Too many Islamic countries treat their Christian minorities as second-class citizens and bar them from building churches while Western states let their Muslims build mosques freely, according to a senior Vatican official.
Cardinal Jean-Louis Tauran, who recently retired as the Vatican's foreign minister, told the French Catholic daily La Croix Wednesday that Christianity and Islam faced "an enormous task" of learning to live together in mutual tolerance.
Tauran was the latest and highest-ranking Catholic official to voice concern about Vatican relations with Muslims, an issue seen as central for whoever succeeds the ailing Pope John Paul.

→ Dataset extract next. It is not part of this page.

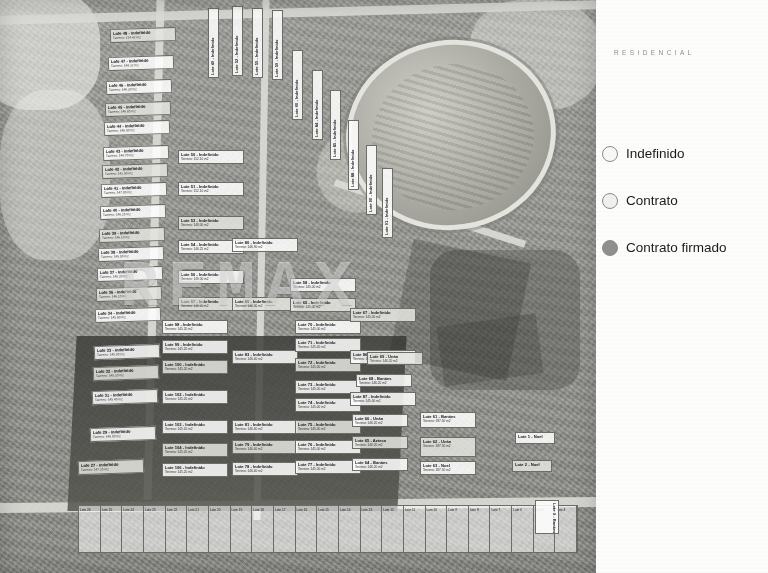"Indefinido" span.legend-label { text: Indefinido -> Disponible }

"There are too many majority Muslim countries where non-Muslims are second-class citizens," said Tauran, the church's top diplomat for 13 years before he had to step aside on being made a cardinal by Pope John Paul in October.
Stressing the need for respect for minorities, he singled out "the extreme case of Saudi Arabia, where freedom of religion is violated absolutely -- no Christian churches and a ban on celebrating Mass, even in a private home."
"Just like Muslims can build their houses of prayer anywhere in the world, the faithful of other religions should be able to do so as well," the French-born cardinal added.
GROWING CONCERN
Leading church figures have increasingly expressed concern about Islam in view of friction between Muslims and Christians in Africa and the Middle East and the difficult integration of Muslim minorities in traditionally Christian Europe.
La Civilta Cattolica, a Jesuit journal published with Vatican approval, said last October Islam had a "warlike face" throughout history and charged Muslim countries such as Saudi Arabia, Sudan and Pakistan discriminated against Christians.
This was seen as a departure from the more balanced approach the Vatican has taken toward the Muslim world, where it usually stressed both positive and negative aspects of its relations.
In Rome that same month to celebrate Pope John Paul's 25th anniversary as pontiff, several cardinals cited relations with Islam as a key issue for the next papacy, akin to the Communist challenge at the beginning of the Polish pope's reign.
The head of the United States bishops' conference, Bishop Wilton Gregory, spoke of potential religious violence.
Referring to Islam in the West and in Africa, he said: "It's growing in places it didn't exist before and it is growing in places where Christianity is growing. The world cannot afford a violence that is born of religious intolerance."
Saudi Arabia has rejected criticism of its ban on churches, arguing the Vatican would not let mosques be built on its land.
Abid Ullah Jan, a Pakistani writer based in Canada, wrote that the Civilta Cattolica article signaled the Vatican had "joined the ranks of intellectual warriors who are battling Islam with renewed zeal since the fall of the Soviet Union."
Since becoming cardinal, Tauran has taken a lower-profile post as Vatican librarian but has also been appointed to several important Church commissions for foreign affairs, Catholic doctrine, Eastern churches and bishops' appointments.